Bande d’incapables, j’entends leurs funestes accusations, je sens venir une imminente mutinerie, déjà dans mon dos ils fomentent la nomination d’un autre que moi au poste de capitaine. Ils oublient vite, bien vite, que sans moi ils seraient tous des besogneux crève-la-faim ! Je sais être intraitable, mauvais, j’énucléerai, émasculerai et démembrerai deux ou trois de leurs congénères pour leur inspirer la crainte et leur faire payer cet échec assourdissant ! Qu’ils aillent au Diable. Qu’ils y aillent tous ! Mieux, je les y mènerai moi-même, puisque mon âme est dorénavant toute à lui.

Car à moi, il ne me reste rien, au même titre que mon mât s’est brisé, que mes voiles se sont déchirées, mes ambitions se sont envolées. Disparues. La triste vue de mon sublime navire maintenant défiguré me rend malade. Au-delà de ma cabine, je les sais plantés là, à ne rien faire que me maudire, je les entends pleurnicher, j’assiste à leur oisiveté, je les vois se saouler et attendre, attendre que j’ordonne de mettre le cap vers leurs chaumières. Tout ça me rend fou ! Leurs femmes, se satisferont-elles d'être saillies par un pleutre ?! Leurs enfants, s’émerveilleront-ils toujours face à un père indigne ? Assurément, car ils sont de la même engeance ! Mais ils ne les reverront pas, ne les toucheront plus, ne les entendront plus jamais ! Sur mon âme damnée je m’y engage !

La coque ne prend pas encore l’eau mais moi je perds pied et depuis trois jours, trois interminables jours, enfermé dans ma cabine, j’oublie, pire, je ressasse, je rumine et, puisque je ne vaux sur ce point pas mieux qu’eux – ces dépravés me contaminent et me dégouttent –, je me noie dans l’ivresse du rhum. Mais ne dit-on pas que le rhum amène de grandes idées ? Aux esprits vifs et subtils, pas aux benêts et simples d’esprit ! En attendant, je décline et périclite. Maudit équipage…
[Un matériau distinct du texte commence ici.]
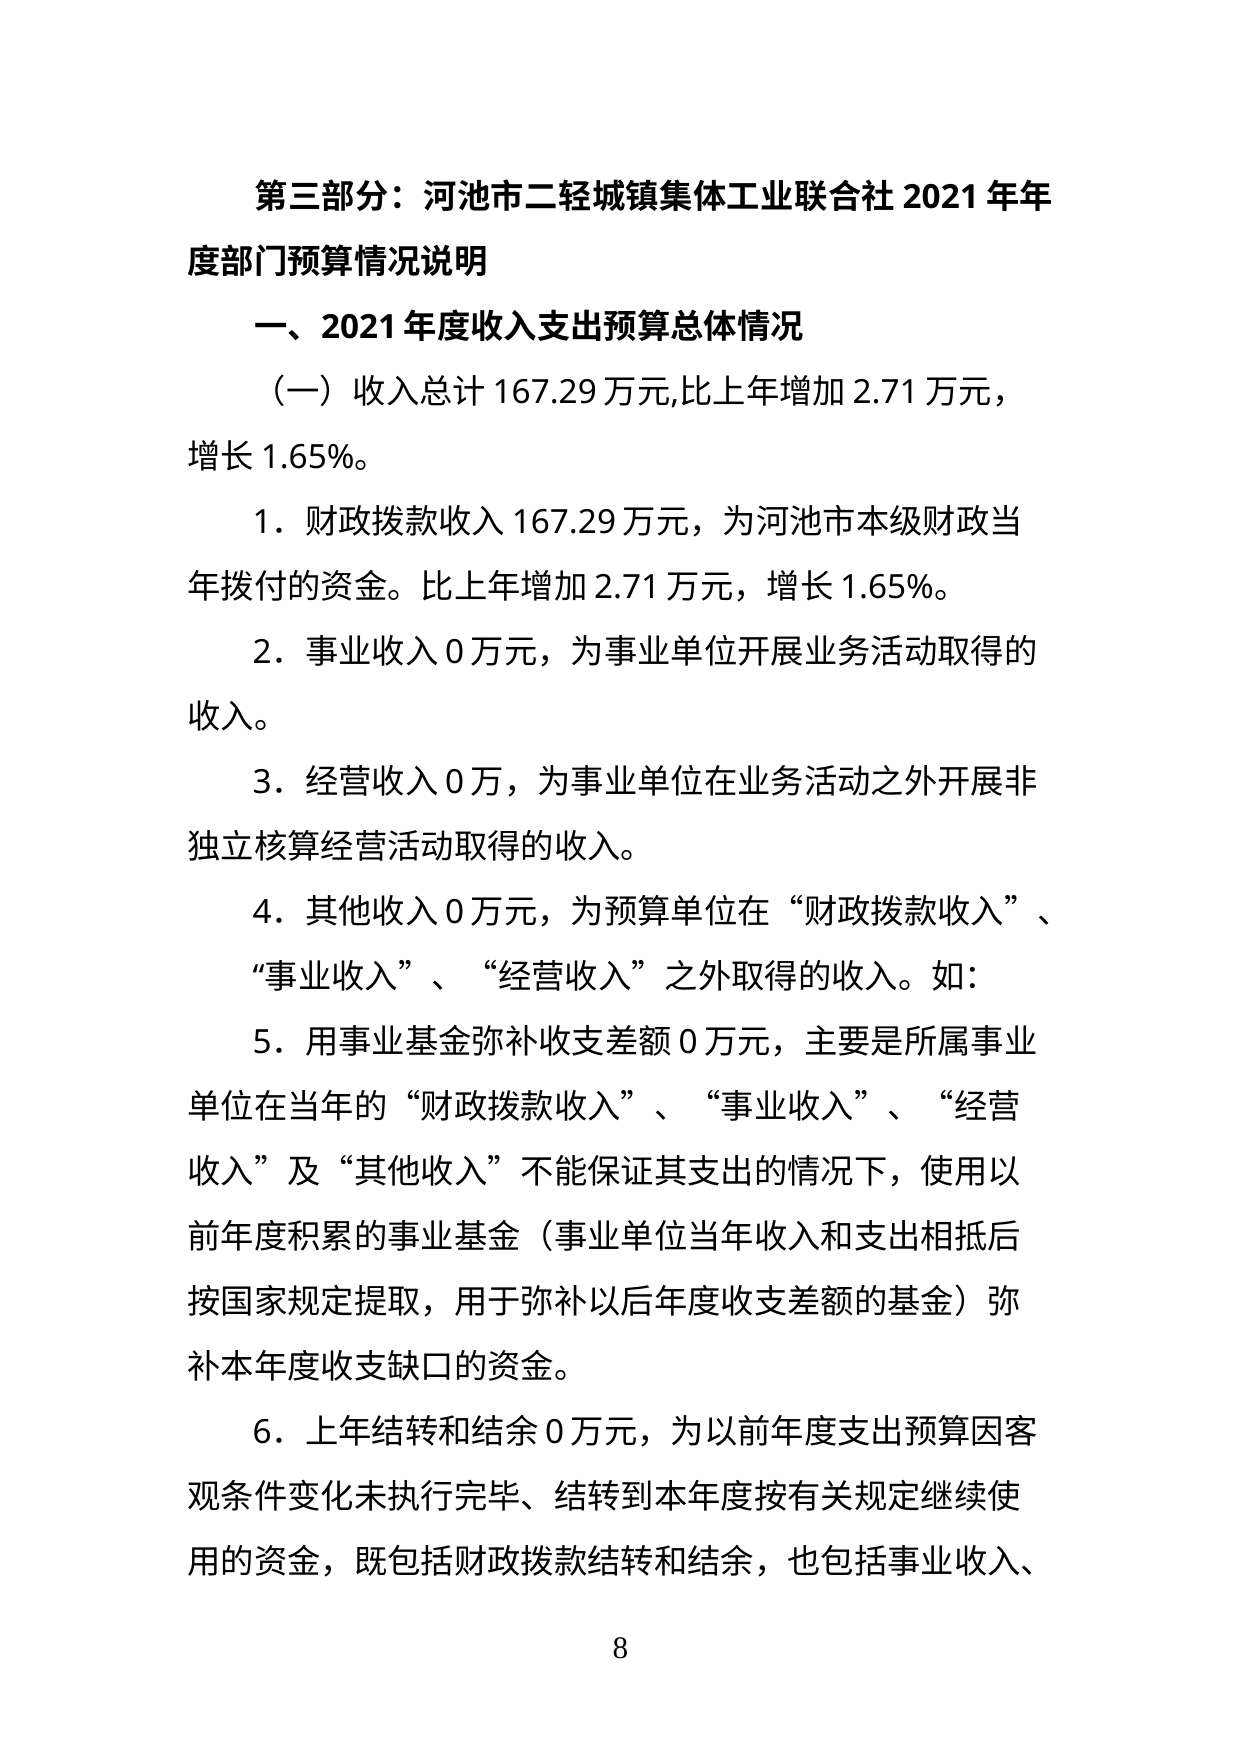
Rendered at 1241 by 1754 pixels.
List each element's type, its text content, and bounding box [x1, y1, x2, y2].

text “事业收入”、“经营收入”之外取得的收入。如： [187, 942, 1053, 1007]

J’ajoute à notre hasardeuse fuite précipitée, ma perpétuelle gueule de bois et – j’écris ici en guise de confession – j’avoue que nous sommes perdus. Déboussolés au milieu d’un océan bleu transparent s’étendant à perte de vue. Égarés au milieu du néant. Ici, humiliés, nous errons vers rien, si ce n’est l’ignominie de notre décadence. Désœuvré, les idées brumeuses, je te laisse, Navire, toute la jouissance de ta propre trajectoire. Alors tu flottes, dérives, au hasard des vents et du courant… Va, où bon te semble.

N’est-ce pas ainsi le début d’un aller vers l’enfer ? C’est le début d’un aller sans retour vers l’enfer ! Notre récente défaite a signifié notre mort, la raison n’est plus, nous voguerons vers elle. Oui, sans détour, nous voguerons vers elle, et qu’il en soit ainsi ! J’assumerai jusqu’au bout, avec envie, mieux, j’y mettrai toutes mes tripes et, le pire pour eux, je resterai à jamais leur sombre guide, fanatique, leur faux prophète, infaillible ! Saint Diable nous arrivons, guide-nous jusqu’à toi, je te suis dévoué et pour preuve voici mon équipage.